Thursday, September 10, 2009

Why is Ukraine not Russia?

Paul Goble, translating and quoting Moscow commentator Igor Yakovenko, in the Georgian Daily: Ukraine is Escaping the Past but Russia is Not, Moscow Analyst Says:
Russia remains trapped in the grip of a desire to build “a new empire,” but “the chances for the realization of this project are not simply small. They are equal to zero. They do not exist.” Russia could play a role if it was willing to accept the status of a junior partner to the US, Europe or China, but Russians are not prepared to do this.

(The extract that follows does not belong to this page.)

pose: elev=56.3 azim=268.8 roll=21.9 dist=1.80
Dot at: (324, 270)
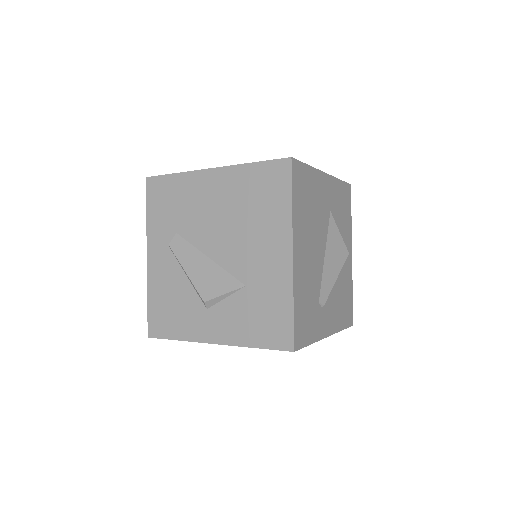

They are not prepared to give up their “messianic goals” or to recognize that Europe has moved beyond zero-sum politics, in which there are clear winners and losers, into a system in which all participants must take away something positive. Russians remain convinced that any victory for them requires a defeat for others, and vice versa.
Moscow has “bought Schroeder, made friends with Berlusconi, purchased wholesale and retail experts and politicians in Eastern Europe, Western Europe and the United States.” But this has not brought Russia happiness, because Russia is not in a position to achieve its messianic goal of a new empire.
This then, Yakovenko argues, is “the main distinction of Russia and Ukraine.” Russia continues to think that it is an empire, to celebrate its size and power as the main things. But Ukraine is rapidly moving toward an acceptance of the reality that it is a second-tier country that must cooperate with others in a European fashion in order to survive and flourish.